- BRIEF -
Reproduce the listing word for word. Skip any image.

- DATASET ENTRIES -
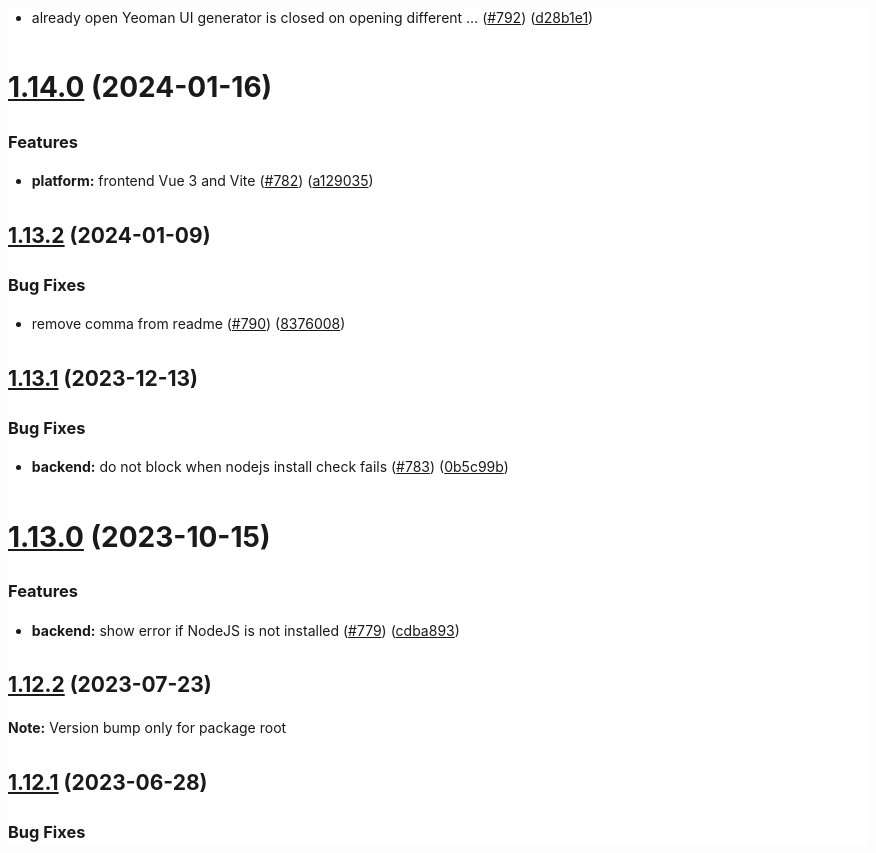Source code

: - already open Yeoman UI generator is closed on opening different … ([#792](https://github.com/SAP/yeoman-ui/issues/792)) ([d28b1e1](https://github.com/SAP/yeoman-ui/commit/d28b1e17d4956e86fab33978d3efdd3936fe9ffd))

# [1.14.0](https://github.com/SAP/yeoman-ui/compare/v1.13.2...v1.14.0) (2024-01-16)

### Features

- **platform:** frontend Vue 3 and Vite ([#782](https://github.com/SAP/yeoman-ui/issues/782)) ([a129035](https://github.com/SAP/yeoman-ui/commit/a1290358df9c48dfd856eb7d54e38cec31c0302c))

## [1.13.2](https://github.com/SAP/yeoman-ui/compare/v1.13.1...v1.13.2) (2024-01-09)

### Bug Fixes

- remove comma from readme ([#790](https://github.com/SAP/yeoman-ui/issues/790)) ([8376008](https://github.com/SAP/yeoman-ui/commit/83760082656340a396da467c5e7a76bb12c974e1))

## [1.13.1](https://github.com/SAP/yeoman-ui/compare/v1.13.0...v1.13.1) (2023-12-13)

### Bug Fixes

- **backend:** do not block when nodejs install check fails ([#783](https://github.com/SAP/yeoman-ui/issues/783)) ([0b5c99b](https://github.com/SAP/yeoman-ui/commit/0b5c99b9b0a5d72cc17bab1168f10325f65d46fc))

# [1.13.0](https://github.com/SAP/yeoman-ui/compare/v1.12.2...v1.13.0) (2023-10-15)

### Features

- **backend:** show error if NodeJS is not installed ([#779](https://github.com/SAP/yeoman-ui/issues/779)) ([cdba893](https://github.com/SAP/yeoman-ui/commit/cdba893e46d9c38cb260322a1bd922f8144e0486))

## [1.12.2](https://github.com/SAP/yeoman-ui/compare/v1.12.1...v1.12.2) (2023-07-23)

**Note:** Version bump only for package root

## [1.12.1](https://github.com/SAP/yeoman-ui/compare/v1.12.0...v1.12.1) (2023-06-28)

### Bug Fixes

- OUTPUT OF THE TASK -
Source code

: - already open Yeoman UI generator is closed on opening different … ([#792](https://github.com/SAP/yeoman-ui/issues/792)) ([d28b1e1](https://github.com/SAP/yeoman-ui/commit/d28b1e17d4956e86fab33978d3efdd3936fe9ffd))

# [1.14.0](https://github.com/SAP/yeoman-ui/compare/v1.13.2...v1.14.0) (2024-01-16)

### Features

- **platform:** frontend Vue 3 and Vite ([#782](https://github.com/SAP/yeoman-ui/issues/782)) ([a129035](https://github.com/SAP/yeoman-ui/commit/a1290358df9c48dfd856eb7d54e38cec31c0302c))

## [1.13.2](https://github.com/SAP/yeoman-ui/compare/v1.13.1...v1.13.2) (2024-01-09)

### Bug Fixes

- remove comma from readme ([#790](https://github.com/SAP/yeoman-ui/issues/790)) ([8376008](https://github.com/SAP/yeoman-ui/commit/83760082656340a396da467c5e7a76bb12c974e1))

## [1.13.1](https://github.com/SAP/yeoman-ui/compare/v1.13.0...v1.13.1) (2023-12-13)

### Bug Fixes

- **backend:** do not block when nodejs install check fails ([#783](https://github.com/SAP/yeoman-ui/issues/783)) ([0b5c99b](https://github.com/SAP/yeoman-ui/commit/0b5c99b9b0a5d72cc17bab1168f10325f65d46fc))

# [1.13.0](https://github.com/SAP/yeoman-ui/compare/v1.12.2...v1.13.0) (2023-10-15)

### Features

- **backend:** show error if NodeJS is not installed ([#779](https://github.com/SAP/yeoman-ui/issues/779)) ([cdba893](https://github.com/SAP/yeoman-ui/commit/cdba893e46d9c38cb260322a1bd922f8144e0486))

## [1.12.2](https://github.com/SAP/yeoman-ui/compare/v1.12.1...v1.12.2) (2023-07-23)

**Note:** Version bump only for package root

## [1.12.1](https://github.com/SAP/yeoman-ui/compare/v1.12.0...v1.12.1) (2023-06-28)

### Bug Fixes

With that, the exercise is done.